Have you ever tried to explain the difference between marketing research and market research to your inbound marketing agency’s clients? If so, you’ll know that their eyes glaze over and they start to squirm in their seats. After all, knowing the difference and being able to adequately explain it are two different things, right? Well, we’ve broken it down to make it simpler for you to communicate to others. Here you go!
Marketing research is research related to marketing. It is the process of investigating how best to market a product, based on:
- Media channels to use
- Type of communications to employ, such as email marketing and business blogging
- Methods of promotion
Marketing research usually includes research such as testing of advertisements through focus groups, determining how the projected pricing of the items compares with other similar products, who the main competitors are and what methods they use to market themselves.
This process should start before marketing research, because in order to effectively find out how to market a product or service the marketer first needs to know to whom you are marketing. That’s where market research comes in.

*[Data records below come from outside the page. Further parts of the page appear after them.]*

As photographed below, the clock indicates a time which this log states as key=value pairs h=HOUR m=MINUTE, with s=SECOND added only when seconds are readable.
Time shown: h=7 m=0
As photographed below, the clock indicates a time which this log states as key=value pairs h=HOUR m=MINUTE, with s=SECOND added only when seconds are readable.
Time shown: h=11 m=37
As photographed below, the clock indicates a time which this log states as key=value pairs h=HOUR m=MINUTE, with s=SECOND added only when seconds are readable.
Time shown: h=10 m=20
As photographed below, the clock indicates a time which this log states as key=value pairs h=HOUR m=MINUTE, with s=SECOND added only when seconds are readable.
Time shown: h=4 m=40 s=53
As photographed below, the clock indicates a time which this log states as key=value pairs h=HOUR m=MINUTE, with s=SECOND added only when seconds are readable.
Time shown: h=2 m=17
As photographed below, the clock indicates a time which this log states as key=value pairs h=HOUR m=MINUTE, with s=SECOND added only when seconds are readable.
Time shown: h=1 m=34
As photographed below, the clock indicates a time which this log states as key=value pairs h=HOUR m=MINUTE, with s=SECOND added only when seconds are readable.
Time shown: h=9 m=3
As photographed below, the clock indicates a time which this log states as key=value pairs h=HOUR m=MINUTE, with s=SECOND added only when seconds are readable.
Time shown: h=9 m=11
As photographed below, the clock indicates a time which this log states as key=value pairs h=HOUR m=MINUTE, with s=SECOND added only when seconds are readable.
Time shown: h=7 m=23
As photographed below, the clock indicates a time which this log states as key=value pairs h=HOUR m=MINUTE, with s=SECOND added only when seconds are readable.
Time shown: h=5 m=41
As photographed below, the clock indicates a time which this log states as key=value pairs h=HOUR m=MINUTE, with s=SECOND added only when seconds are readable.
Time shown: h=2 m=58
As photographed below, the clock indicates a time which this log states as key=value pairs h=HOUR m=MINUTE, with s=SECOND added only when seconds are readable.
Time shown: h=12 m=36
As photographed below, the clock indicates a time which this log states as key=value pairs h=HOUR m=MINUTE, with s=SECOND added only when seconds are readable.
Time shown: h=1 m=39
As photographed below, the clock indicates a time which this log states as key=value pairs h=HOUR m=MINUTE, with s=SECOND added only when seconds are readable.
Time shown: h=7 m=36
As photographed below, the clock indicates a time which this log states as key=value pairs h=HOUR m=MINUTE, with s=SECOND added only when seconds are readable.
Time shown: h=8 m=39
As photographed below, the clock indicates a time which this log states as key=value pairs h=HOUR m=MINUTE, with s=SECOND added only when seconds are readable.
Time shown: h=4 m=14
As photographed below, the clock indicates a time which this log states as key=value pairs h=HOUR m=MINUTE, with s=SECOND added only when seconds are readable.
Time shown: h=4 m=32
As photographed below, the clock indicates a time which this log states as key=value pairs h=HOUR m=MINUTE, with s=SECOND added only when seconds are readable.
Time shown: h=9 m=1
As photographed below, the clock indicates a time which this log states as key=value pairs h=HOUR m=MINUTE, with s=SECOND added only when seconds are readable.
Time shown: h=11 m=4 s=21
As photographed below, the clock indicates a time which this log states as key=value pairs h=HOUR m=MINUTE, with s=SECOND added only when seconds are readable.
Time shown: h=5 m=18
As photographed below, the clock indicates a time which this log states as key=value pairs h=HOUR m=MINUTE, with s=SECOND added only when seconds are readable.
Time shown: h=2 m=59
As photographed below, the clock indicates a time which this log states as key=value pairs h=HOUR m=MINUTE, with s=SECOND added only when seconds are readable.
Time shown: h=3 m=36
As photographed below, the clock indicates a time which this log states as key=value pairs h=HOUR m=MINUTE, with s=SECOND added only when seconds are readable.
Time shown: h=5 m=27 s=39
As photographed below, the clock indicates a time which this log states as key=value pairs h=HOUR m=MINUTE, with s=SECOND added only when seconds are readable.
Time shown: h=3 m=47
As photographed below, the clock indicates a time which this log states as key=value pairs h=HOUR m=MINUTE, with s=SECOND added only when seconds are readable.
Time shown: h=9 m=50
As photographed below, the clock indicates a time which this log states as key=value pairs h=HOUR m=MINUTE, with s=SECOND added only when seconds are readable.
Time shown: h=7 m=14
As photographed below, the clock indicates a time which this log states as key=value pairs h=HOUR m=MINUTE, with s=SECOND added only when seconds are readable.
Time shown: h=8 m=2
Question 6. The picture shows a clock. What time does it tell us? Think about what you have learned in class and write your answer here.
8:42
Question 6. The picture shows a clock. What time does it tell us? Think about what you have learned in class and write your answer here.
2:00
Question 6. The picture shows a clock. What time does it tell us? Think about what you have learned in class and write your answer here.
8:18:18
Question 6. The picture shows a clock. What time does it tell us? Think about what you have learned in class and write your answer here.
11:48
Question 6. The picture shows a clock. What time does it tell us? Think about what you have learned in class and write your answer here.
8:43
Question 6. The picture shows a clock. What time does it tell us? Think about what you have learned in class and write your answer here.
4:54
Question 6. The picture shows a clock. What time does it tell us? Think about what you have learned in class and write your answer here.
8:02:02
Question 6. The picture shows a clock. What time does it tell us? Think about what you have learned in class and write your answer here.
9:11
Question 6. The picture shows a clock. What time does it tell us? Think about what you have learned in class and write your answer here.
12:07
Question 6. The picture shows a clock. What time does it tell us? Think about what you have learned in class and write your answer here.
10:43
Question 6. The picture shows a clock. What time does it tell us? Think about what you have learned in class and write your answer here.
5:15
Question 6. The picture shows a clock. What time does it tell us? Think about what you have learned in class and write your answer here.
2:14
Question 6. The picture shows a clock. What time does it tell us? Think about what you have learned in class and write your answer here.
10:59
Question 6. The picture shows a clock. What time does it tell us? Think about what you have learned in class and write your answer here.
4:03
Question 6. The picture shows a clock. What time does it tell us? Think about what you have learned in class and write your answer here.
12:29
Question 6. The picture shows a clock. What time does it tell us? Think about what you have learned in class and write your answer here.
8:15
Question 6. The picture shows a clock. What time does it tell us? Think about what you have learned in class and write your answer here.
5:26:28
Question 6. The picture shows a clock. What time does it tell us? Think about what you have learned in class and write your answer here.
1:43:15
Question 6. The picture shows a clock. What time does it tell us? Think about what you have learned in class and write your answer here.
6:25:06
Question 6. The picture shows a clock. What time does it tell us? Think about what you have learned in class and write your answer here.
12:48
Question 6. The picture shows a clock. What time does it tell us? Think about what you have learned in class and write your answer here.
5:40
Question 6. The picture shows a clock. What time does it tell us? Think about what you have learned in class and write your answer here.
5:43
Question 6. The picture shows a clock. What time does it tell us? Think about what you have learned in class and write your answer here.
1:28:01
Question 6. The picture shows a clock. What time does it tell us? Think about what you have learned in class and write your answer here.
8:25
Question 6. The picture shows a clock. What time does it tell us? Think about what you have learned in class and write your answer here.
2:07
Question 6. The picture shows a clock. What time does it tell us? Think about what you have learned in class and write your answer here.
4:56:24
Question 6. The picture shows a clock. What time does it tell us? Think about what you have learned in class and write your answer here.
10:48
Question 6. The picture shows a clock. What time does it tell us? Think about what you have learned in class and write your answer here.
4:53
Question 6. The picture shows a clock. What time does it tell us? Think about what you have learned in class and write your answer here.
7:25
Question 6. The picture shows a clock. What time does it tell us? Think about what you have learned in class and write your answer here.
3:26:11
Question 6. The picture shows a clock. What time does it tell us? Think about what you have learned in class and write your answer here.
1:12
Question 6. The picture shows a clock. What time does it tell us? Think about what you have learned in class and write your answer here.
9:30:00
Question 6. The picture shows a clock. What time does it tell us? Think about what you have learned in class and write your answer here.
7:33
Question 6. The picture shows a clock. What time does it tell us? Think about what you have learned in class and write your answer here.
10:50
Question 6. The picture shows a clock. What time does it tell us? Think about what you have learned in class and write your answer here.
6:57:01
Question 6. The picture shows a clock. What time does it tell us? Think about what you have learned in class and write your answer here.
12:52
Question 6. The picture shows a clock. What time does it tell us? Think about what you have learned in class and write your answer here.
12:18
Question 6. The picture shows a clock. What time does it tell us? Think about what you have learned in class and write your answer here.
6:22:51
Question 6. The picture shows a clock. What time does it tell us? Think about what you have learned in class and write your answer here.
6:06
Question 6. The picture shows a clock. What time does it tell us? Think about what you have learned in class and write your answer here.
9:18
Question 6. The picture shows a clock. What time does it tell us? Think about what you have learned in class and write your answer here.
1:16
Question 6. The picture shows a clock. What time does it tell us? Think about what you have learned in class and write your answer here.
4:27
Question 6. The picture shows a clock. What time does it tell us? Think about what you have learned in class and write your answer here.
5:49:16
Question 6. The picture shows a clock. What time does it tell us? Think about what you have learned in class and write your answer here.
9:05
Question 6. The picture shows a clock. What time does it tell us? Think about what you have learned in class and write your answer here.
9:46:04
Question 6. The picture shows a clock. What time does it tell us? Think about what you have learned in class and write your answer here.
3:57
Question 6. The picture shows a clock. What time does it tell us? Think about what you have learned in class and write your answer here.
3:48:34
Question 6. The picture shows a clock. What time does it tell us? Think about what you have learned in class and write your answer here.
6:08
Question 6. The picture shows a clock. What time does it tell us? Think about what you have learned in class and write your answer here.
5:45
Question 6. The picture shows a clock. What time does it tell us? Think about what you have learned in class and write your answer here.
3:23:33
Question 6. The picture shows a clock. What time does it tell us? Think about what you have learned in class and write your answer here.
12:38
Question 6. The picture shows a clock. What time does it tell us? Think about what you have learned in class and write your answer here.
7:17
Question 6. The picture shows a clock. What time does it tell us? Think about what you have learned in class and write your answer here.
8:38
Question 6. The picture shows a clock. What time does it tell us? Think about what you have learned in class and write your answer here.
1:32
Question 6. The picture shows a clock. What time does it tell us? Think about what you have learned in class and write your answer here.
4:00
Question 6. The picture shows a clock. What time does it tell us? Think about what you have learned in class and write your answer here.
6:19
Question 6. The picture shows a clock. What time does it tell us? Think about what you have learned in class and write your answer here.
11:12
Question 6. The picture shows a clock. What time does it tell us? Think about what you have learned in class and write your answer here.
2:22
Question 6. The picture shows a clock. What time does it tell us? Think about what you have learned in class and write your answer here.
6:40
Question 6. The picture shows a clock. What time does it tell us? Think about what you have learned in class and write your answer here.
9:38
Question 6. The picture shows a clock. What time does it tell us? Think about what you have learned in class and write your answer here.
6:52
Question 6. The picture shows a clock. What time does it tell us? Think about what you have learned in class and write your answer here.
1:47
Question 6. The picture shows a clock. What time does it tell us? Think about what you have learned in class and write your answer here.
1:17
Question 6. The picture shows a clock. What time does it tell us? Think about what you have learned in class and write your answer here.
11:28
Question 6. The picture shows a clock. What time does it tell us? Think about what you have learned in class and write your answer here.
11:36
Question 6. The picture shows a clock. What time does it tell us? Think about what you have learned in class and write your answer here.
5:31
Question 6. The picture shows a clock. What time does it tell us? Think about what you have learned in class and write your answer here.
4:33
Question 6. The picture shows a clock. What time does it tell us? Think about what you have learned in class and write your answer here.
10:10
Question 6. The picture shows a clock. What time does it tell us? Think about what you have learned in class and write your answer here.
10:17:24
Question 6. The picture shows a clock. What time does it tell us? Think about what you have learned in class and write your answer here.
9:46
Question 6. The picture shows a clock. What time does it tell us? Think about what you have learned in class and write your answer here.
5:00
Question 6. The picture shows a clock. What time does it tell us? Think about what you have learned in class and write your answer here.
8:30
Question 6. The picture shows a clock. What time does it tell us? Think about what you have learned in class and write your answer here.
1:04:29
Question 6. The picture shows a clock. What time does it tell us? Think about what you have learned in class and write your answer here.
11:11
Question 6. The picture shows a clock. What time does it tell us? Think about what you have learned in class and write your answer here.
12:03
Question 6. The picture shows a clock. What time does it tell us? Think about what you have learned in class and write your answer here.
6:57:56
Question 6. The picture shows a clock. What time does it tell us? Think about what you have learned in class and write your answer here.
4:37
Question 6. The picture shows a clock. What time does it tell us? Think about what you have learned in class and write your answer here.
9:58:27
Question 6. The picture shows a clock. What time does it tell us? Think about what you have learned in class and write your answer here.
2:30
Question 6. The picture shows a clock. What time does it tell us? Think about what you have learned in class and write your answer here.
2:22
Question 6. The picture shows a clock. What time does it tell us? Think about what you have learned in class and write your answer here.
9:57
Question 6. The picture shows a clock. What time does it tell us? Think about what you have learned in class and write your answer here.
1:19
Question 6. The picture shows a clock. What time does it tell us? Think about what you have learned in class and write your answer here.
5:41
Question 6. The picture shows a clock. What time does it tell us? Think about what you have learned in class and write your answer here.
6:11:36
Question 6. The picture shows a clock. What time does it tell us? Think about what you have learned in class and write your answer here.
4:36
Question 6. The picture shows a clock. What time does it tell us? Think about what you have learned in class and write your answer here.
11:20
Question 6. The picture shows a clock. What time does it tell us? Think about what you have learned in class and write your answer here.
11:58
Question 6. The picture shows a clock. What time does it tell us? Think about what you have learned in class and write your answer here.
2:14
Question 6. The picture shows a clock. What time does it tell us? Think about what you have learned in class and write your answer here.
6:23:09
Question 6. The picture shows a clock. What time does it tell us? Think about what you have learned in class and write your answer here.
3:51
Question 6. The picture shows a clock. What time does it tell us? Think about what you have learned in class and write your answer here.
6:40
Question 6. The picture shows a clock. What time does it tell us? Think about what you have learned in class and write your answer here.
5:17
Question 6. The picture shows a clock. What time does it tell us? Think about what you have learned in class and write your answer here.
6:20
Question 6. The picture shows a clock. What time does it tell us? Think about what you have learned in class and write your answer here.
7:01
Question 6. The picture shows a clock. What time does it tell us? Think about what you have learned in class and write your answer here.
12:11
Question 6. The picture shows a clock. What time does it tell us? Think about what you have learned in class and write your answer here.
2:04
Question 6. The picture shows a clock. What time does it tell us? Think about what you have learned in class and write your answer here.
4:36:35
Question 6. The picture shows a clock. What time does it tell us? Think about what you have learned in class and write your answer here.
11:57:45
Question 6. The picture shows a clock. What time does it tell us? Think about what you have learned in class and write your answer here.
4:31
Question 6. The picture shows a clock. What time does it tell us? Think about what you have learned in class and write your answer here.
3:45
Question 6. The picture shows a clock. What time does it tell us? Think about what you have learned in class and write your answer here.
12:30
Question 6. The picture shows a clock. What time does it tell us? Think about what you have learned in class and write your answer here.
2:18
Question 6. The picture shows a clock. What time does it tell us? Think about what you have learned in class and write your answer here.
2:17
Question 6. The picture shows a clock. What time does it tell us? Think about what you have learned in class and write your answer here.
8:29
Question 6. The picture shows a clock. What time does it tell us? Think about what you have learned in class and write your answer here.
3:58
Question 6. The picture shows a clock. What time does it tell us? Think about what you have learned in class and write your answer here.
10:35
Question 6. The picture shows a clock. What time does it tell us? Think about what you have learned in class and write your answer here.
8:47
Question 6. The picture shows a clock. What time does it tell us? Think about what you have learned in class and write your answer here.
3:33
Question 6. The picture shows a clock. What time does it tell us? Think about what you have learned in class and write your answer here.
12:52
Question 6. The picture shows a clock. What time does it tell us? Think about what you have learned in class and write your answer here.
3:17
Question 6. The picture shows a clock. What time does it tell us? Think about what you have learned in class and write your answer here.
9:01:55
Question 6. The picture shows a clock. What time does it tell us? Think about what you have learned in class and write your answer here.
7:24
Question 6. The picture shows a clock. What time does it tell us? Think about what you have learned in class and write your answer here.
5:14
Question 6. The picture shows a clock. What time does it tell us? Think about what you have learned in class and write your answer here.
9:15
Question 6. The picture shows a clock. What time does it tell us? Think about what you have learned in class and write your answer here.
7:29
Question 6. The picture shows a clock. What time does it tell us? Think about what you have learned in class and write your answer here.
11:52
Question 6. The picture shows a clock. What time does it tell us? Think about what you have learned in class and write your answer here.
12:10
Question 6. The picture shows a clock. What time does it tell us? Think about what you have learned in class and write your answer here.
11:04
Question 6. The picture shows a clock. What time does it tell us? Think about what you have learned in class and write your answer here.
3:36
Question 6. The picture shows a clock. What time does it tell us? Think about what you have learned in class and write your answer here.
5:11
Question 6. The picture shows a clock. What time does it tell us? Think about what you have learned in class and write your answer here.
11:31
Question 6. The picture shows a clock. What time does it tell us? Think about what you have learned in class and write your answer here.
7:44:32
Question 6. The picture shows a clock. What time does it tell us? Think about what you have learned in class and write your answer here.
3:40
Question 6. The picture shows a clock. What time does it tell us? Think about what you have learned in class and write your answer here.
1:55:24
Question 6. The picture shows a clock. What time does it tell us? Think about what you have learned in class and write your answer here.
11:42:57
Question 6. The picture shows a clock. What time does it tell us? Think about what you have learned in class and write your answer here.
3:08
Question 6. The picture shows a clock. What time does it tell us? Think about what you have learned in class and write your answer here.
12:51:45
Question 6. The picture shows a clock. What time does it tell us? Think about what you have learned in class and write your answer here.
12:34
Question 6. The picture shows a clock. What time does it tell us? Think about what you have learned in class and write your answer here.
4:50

It’s the identification of the target market or audience for whom the product or service is designed, and it’s a major driver of strategies.
Market research includes trends affecting the marketplace, such as political, economic and social trends. It takes account of the targeted customer’s wants and needs and identifies where the products and services should be sold and how.
Where They Overlap
The two concepts overlap in several places, however, which is what causes the challenges in explaining them:
- Competitor research. This aspect fits neatly into both categories, in different ways. In marketing research, competitor knowledge focuses on understanding the methods other companies in the same industry use to market their products. It includes place and promotion (two of the four Ps) more than price and product. In market research, however, competitor knowledge means understanding who the other companies sell to, and includes product and price (the other two of the four Ps).
- Pricing. OK, we mentioned pricing under the definition of marketing research, and now we’ve just said it falls under market research. Confusing, huh? It all comes down to the context. Pricing in the context of determining what price the market will bear and setting prices for the products—that’s market research. Finding out how the prices compare with those charged by competitors, however—that’s marketing research.
For the purposes of creating an inbound marketing strategy for your client, you really need to do both marketing and market research. It can simplify things if you call market research “audience research,” or it could make it even more difficult for the client.